Incident on 2020-09-07 - All users are unable to create new ingress rules
Key events
- First detected 2020-09-07 12:39
- Incident declared 2020-09-07 12:54
- Resolved 2020-09-07 15:56
Time to repair: 3h 02m
Time to resolve: 3h 17m
Identified: The Ingress API refused 100% of POST requests.
Impact:
- If a user were to provision a new service, they would be unable to create an ingress into the cluster.
Context:
- Version 0.1.0 of the teams ingress controller module enabled the creation of a
validationwebhookconfiguration
resource. - By enabling this option we created a single point of failure for all ingress-controller pods in the
ingress-controller
namespace. - A new 0.1.0 ingress controller failed to create in the “live-1” cluster due to AWS resource limits.

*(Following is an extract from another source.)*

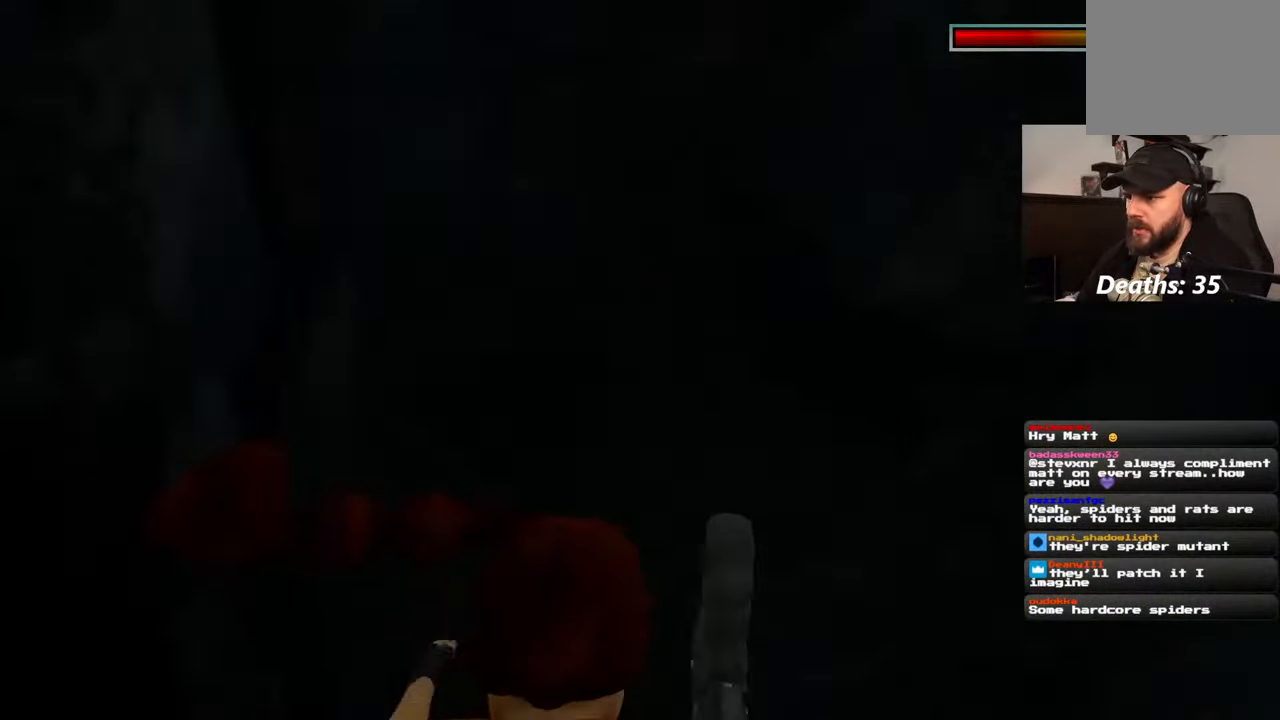
{"dt_ms": 500, "buttons": [], "left_stick": "up-left", "right_stick": "center", "events": [[184, "left_stick", "up-right"], [267, "left_stick", "right"], [367, "left_stick", "center"], [484, "left_stick", "up-left"]]}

- Validation webhook stopped new rules from creating, with the error:
Error from server (InternalError): error when creating "ingress.yaml": Internal error occurred: failed calling webhook "validate.nginx.ingress.kubernetes.io": Post offender-categorisation-prod-nx-controller-admission.ingress-controllers.svc:443/extensions/v1beta1/ingresses?timeout=30s: x509: certificate signed by unknown authority
- Initial investigation thread: https://mojdt.slack.com/archives/C514ETYJX/p1599478794246900
- Incident declared: https://mojdt.slack.com/archives/C514ETYJX/p1599479640251900
- Version 0.1.0 of the teams ingress controller module enabled the creation of a
Resolution: The team manually removed the all the additional admission controllers created by 0.1.0. They then removed the admission webhook from the module and created a new release (0.1.1). All ingress modules currently on 0.1.0 were upgraded to the new release 0.1.1.